Dataset records:

┄┄┄┄┄┄┄┄┄┄┄┄┄┄┄┄┄┄┄┄

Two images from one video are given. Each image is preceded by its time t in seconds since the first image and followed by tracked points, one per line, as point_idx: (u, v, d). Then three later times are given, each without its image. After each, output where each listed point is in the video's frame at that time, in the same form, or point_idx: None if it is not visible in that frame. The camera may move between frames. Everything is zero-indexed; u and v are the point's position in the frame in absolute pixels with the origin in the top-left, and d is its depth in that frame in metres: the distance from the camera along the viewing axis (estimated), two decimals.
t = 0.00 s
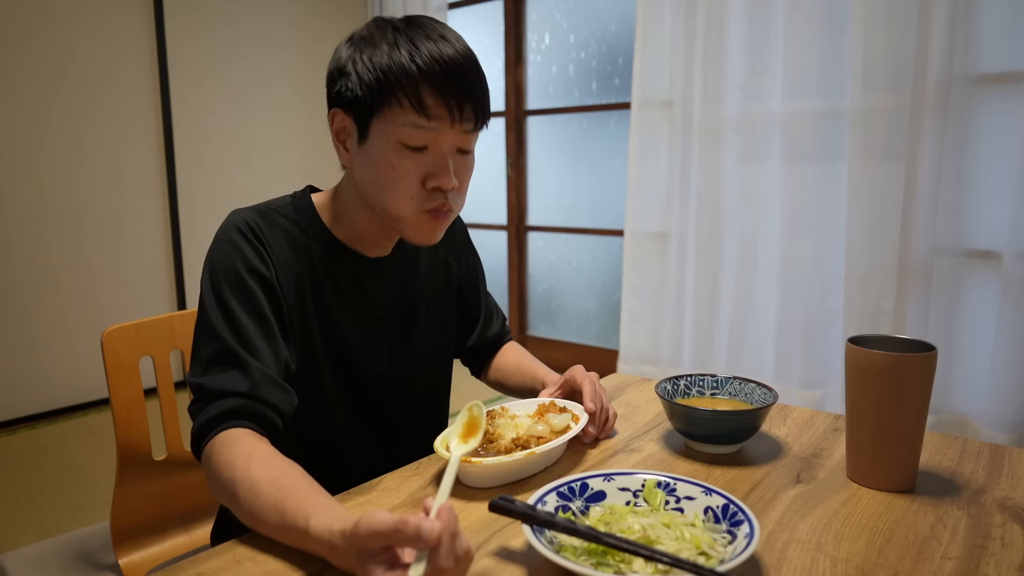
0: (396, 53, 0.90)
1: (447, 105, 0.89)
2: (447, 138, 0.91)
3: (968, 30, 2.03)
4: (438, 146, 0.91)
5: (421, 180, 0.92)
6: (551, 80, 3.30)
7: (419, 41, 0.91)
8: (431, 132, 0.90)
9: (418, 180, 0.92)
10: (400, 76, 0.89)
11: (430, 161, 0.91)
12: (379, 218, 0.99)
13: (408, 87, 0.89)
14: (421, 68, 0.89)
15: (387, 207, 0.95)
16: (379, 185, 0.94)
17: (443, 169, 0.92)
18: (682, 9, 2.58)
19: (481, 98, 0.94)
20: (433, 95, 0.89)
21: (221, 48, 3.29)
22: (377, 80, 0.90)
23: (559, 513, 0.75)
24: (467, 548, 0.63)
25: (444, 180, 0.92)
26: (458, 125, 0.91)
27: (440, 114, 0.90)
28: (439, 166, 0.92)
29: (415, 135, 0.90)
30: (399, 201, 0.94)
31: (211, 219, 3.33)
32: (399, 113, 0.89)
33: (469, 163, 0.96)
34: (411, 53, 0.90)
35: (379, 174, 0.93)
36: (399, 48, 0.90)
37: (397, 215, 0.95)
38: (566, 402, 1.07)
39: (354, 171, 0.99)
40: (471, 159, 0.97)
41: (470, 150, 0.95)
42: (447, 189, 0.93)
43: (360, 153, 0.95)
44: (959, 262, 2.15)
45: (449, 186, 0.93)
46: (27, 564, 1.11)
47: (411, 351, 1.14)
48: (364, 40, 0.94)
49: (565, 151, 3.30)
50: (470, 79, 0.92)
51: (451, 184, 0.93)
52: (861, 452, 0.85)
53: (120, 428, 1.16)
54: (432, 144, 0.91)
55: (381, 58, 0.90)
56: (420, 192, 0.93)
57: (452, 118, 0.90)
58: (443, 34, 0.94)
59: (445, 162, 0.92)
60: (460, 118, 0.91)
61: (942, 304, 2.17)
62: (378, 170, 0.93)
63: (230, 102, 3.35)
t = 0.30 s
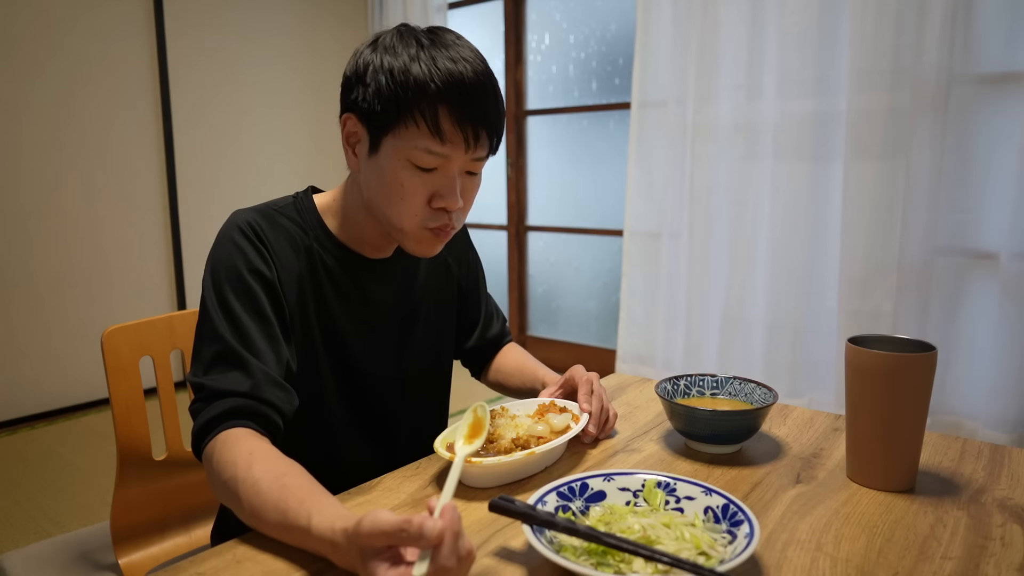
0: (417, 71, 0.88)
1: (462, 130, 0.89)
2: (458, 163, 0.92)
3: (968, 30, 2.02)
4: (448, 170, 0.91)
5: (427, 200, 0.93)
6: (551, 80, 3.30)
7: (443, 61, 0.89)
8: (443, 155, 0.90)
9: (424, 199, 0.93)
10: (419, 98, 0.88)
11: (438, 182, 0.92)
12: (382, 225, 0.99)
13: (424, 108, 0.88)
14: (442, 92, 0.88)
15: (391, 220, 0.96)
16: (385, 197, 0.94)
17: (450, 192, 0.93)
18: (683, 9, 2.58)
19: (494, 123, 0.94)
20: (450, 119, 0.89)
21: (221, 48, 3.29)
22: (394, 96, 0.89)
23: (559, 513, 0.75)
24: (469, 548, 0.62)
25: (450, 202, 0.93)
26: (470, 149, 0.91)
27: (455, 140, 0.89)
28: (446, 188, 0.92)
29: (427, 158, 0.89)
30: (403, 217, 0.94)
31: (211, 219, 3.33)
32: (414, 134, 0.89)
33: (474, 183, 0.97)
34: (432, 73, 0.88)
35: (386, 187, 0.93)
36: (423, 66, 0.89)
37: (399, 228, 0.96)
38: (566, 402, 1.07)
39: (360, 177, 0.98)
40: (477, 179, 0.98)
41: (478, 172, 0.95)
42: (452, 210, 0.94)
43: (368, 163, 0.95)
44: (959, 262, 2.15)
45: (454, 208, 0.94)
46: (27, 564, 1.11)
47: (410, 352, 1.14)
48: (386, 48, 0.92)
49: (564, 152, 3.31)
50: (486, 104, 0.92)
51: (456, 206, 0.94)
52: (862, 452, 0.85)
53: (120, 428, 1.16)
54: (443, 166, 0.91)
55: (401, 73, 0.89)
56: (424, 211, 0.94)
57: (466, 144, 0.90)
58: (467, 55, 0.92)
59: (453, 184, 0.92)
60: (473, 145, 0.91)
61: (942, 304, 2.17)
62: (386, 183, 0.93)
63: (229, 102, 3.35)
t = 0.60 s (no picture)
0: (424, 75, 0.88)
1: (468, 136, 0.89)
2: (462, 169, 0.92)
3: (966, 30, 2.02)
4: (453, 176, 0.91)
5: (431, 205, 0.93)
6: (551, 80, 3.30)
7: (449, 66, 0.89)
8: (448, 161, 0.90)
9: (428, 204, 0.93)
10: (425, 103, 0.87)
11: (442, 187, 0.92)
12: (385, 229, 0.99)
13: (430, 113, 0.88)
14: (448, 98, 0.88)
15: (394, 223, 0.96)
16: (389, 201, 0.94)
17: (454, 197, 0.93)
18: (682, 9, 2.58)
19: (499, 129, 0.94)
20: (455, 125, 0.88)
21: (221, 47, 3.29)
22: (399, 100, 0.88)
23: (559, 513, 0.75)
24: (471, 546, 0.62)
25: (453, 207, 0.93)
26: (475, 155, 0.91)
27: (460, 146, 0.89)
28: (450, 193, 0.92)
29: (431, 163, 0.89)
30: (406, 221, 0.94)
31: (211, 219, 3.33)
32: (419, 139, 0.89)
33: (478, 189, 0.97)
34: (438, 77, 0.88)
35: (390, 191, 0.93)
36: (429, 71, 0.88)
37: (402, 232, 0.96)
38: (566, 402, 1.07)
39: (364, 180, 0.98)
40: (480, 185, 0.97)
41: (482, 178, 0.95)
42: (455, 215, 0.94)
43: (372, 167, 0.95)
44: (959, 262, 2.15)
45: (458, 213, 0.94)
46: (28, 564, 1.11)
47: (410, 352, 1.14)
48: (393, 52, 0.92)
49: (565, 152, 3.31)
50: (491, 109, 0.92)
51: (459, 211, 0.94)
52: (861, 451, 0.85)
53: (120, 428, 1.16)
54: (447, 171, 0.91)
55: (406, 77, 0.89)
56: (428, 216, 0.94)
57: (471, 150, 0.90)
58: (473, 60, 0.92)
59: (457, 190, 0.92)
60: (478, 151, 0.91)
61: (942, 305, 2.17)
62: (389, 187, 0.93)
63: (229, 102, 3.34)
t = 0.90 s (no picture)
0: (429, 80, 0.88)
1: (471, 143, 0.89)
2: (465, 175, 0.92)
3: (966, 29, 2.02)
4: (455, 182, 0.92)
5: (433, 210, 0.93)
6: (551, 80, 3.30)
7: (454, 71, 0.89)
8: (451, 167, 0.90)
9: (429, 208, 0.93)
10: (429, 110, 0.87)
11: (444, 192, 0.92)
12: (386, 231, 1.00)
13: (434, 119, 0.88)
14: (452, 106, 0.88)
15: (395, 227, 0.96)
16: (390, 204, 0.94)
17: (456, 203, 0.93)
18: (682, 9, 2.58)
19: (502, 135, 0.94)
20: (459, 131, 0.89)
21: (221, 47, 3.29)
22: (403, 105, 0.88)
23: (559, 513, 0.75)
24: (473, 546, 0.62)
25: (455, 211, 0.94)
26: (478, 161, 0.91)
27: (464, 152, 0.90)
28: (451, 198, 0.93)
29: (434, 169, 0.90)
30: (408, 226, 0.94)
31: (211, 219, 3.33)
32: (422, 145, 0.89)
33: (479, 193, 0.97)
34: (443, 83, 0.88)
35: (392, 195, 0.93)
36: (434, 77, 0.88)
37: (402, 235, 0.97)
38: (566, 402, 1.07)
39: (366, 182, 0.99)
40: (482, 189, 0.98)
41: (484, 183, 0.96)
42: (457, 220, 0.94)
43: (375, 170, 0.95)
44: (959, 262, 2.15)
45: (459, 217, 0.94)
46: (28, 564, 1.11)
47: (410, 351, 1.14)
48: (398, 55, 0.91)
49: (565, 152, 3.31)
50: (495, 116, 0.92)
51: (461, 216, 0.94)
52: (860, 450, 0.85)
53: (120, 428, 1.16)
54: (449, 177, 0.91)
55: (411, 82, 0.88)
56: (429, 220, 0.94)
57: (475, 157, 0.90)
58: (478, 65, 0.91)
59: (459, 195, 0.93)
60: (481, 157, 0.91)
61: (942, 305, 2.17)
62: (391, 191, 0.93)
63: (229, 102, 3.34)
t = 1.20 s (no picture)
0: (432, 83, 0.88)
1: (474, 148, 0.89)
2: (466, 180, 0.92)
3: (966, 29, 2.02)
4: (457, 186, 0.92)
5: (434, 214, 0.93)
6: (551, 80, 3.30)
7: (458, 75, 0.89)
8: (452, 172, 0.90)
9: (430, 212, 0.93)
10: (432, 114, 0.87)
11: (445, 196, 0.92)
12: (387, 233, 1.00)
13: (437, 123, 0.88)
14: (456, 110, 0.88)
15: (396, 230, 0.96)
16: (391, 207, 0.94)
17: (457, 206, 0.93)
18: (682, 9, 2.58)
19: (505, 140, 0.94)
20: (462, 136, 0.89)
21: (221, 47, 3.29)
22: (406, 108, 0.88)
23: (559, 513, 0.75)
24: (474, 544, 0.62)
25: (456, 215, 0.94)
26: (480, 165, 0.92)
27: (466, 157, 0.90)
28: (452, 202, 0.93)
29: (436, 174, 0.90)
30: (408, 229, 0.95)
31: (211, 219, 3.33)
32: (425, 150, 0.89)
33: (480, 197, 0.97)
34: (446, 86, 0.88)
35: (393, 198, 0.93)
36: (439, 81, 0.88)
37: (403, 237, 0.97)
38: (566, 402, 1.07)
39: (367, 184, 0.99)
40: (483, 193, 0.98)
41: (485, 187, 0.96)
42: (457, 224, 0.95)
43: (376, 172, 0.95)
44: (959, 262, 2.14)
45: (460, 221, 0.94)
46: (27, 564, 1.11)
47: (410, 351, 1.14)
48: (402, 57, 0.91)
49: (565, 152, 3.31)
50: (498, 121, 0.92)
51: (461, 220, 0.94)
52: (860, 450, 0.85)
53: (120, 428, 1.15)
54: (451, 181, 0.91)
55: (414, 85, 0.88)
56: (430, 224, 0.94)
57: (477, 162, 0.91)
58: (481, 69, 0.91)
59: (460, 199, 0.93)
60: (484, 162, 0.92)
61: (942, 305, 2.17)
62: (392, 194, 0.93)
63: (230, 102, 3.34)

┄┄┄┄┄┄┄┄┄┄┄┄┄┄┄┄┄┄┄┄

## Task to carry out
In the data above, find the line containing "62: (378, 170, 0.93)" and the line containing "12: (382, 225, 0.99)". Copy exactly the stretch from the first through the second, both included, leaving out any picture.

## Expected answer
62: (378, 170, 0.93)
63: (230, 102, 3.35)
t = 0.30 s
0: (417, 71, 0.88)
1: (462, 130, 0.89)
2: (458, 163, 0.92)
3: (968, 30, 2.02)
4: (448, 170, 0.91)
5: (427, 200, 0.93)
6: (551, 80, 3.30)
7: (443, 61, 0.89)
8: (443, 155, 0.90)
9: (424, 199, 0.93)
10: (419, 98, 0.88)
11: (438, 182, 0.92)
12: (382, 225, 0.99)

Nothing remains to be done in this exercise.